REQUIRED WORK:
1: From the Jerry Lee passage, list every performer named as someone Mack Vickery had written songs for.
2: In the Jerry Lee passage, retype word for word the stretch from "If God’s wi’" through "like a pistol.".

══ PASSAGE PROVIDED

I bought this house and I am boss
The music dies.
If God’s wi’ me, they ain’t gonna run me off
His hands flew and stabbed, then he stood up and peeled off his coat, flung away his tie, and undid his cuffs so he could slap the piano unimpeded. He stood up to sing, sat down to play, and when he did play, he stuck the microphone into his waistband like a pistol.
He was supposed to be ravaged by grief, eaten away by pills.
“Tortured?” he says now, and smiles. “Me?”
He looked like the Jerry Lee of old, gun-barrel straight and bulletproof on the outside, though inside an awful corrosion was beginning in his stomach, where all the excess of his life had pooled. But as he sang that silly song, it was like he knew the next great comedown, the next big slide, was beginning, and somehow he wanted to tell everybody there on national television that he was not going quietly.
Jaren had filed for divorce by now, but no one seemed in much of a hurry to do anything about that. Jerry Lee saw her occasionally; usually some kind of narcotic or alcohol was involved. He did a few sessions, mostly tepid; nothing much came of them either. He played a stage for money almost every night somewhere, then came home and went to the bars to play some more. He had always taken refuge in his live shows; now he sank into the music deeper and deeper, till it was all that mattered, but even that would be affected. He was still a big star, and acted with impunity in public; the beauty of Jerry Lee was that he would have acted that way anyway. He threatened and howled, and dry-humped the piano on the big stages. At home in Memphis, in the smoke and two-drink minimums, he played still for the joy of it, and punished anyone who interfered.
In March of ’75, a waitress at Bad Bob’s lounge in Memphis said he attacked her with a fiddle bow. He was convicted of assault and battery and fined $25; she was fined $15 for malicious mischief, for breaking the bow after she took it away from him. She sued him for $100,000, saying that he “brutally and savagely attacked her,” but like most lawsuits involving Jerry Lee, he just ignored it till people got tired of bothering him. He does not recall attacking anyone, but if he did whack someone with a fiddle bow, he is sure it was because they were interrupting a song or made him mad or otherwise needed whacking. It was an ignoble event in an awful and ignoble year, and it was just fine with him.
He was hanging out then with his friend Mack Vickery, who, with a comedian named Elmer Fudpucker, had become the opening act for some of Jerry Lee’s live shows. Fudpucker, whose real name was Hollis Champion, would tell a few jokes, much the same rural humor that had become a staple at the Grand Ole Opry with Minnie Pearl, and then Vickery, an accomplished songwriter who could do a dead-on Elvis impersonation, would play some country and some old rock and roll. A native of Town Creek, Alabama, he had come to Memphis in ’57, too, to be a rock-and-roll singer but had discovered that his best chance at fame was in putting the words and rhymes in other people’s mouths. He had written for Faron Young, Johnny Cash, George Jones, Waylon Jennings, Lefty Frizzell, and others. He had Jerry Lee’s irreverence about convention and the straight world—he recorded an album called Live at the Alabama Women’s Prison and sometimes went by the pseudonym Atlanta James. Articulate in both song and life, he would come to be viewed as Jerry’s Lee’s “speechwriter.” Jerry Lee saw in the man not just a drinking buddy but a true blue-collar poet, and many of the things he said onstage were things he first said to Vickery or heard back from him.

════
══ DATA EXTRACTS

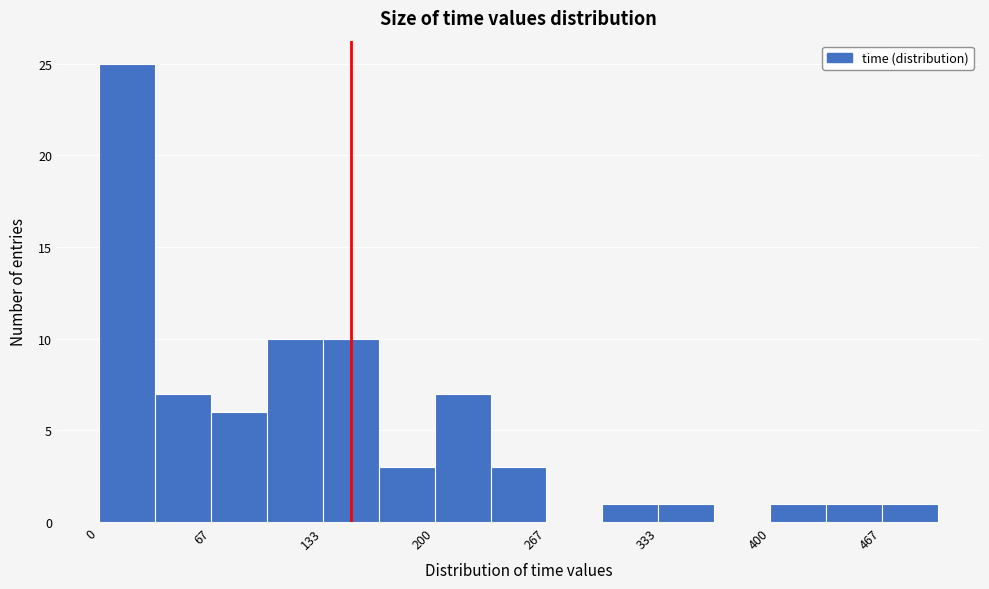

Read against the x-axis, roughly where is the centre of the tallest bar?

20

════
══ DATA EXTRACTS

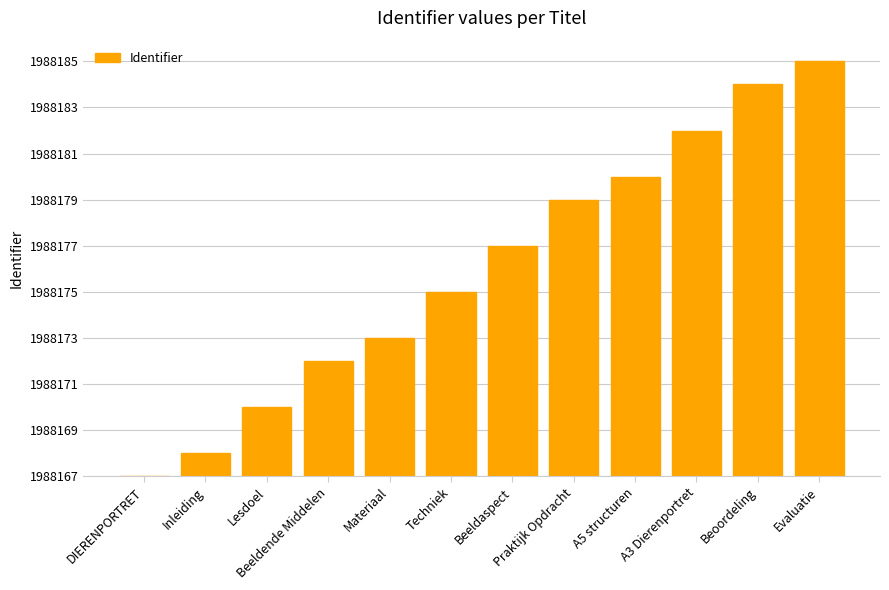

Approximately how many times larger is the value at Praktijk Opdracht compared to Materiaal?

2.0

════

ANSWER SET:
1: Faron Young, Johnny Cash, George Jones, Waylon Jennings, Lefty Frizzell

2:
If God’s wi’ me, they ain’t gonna run me off
His hands flew and stabbed, then he stood up and peeled off his coat, flung away his tie, and undid his cuffs so he could slap the piano unimpeded. He stood up to sing, sat down to play, and when he did play, he stuck the microphone into his waistband like a pistol.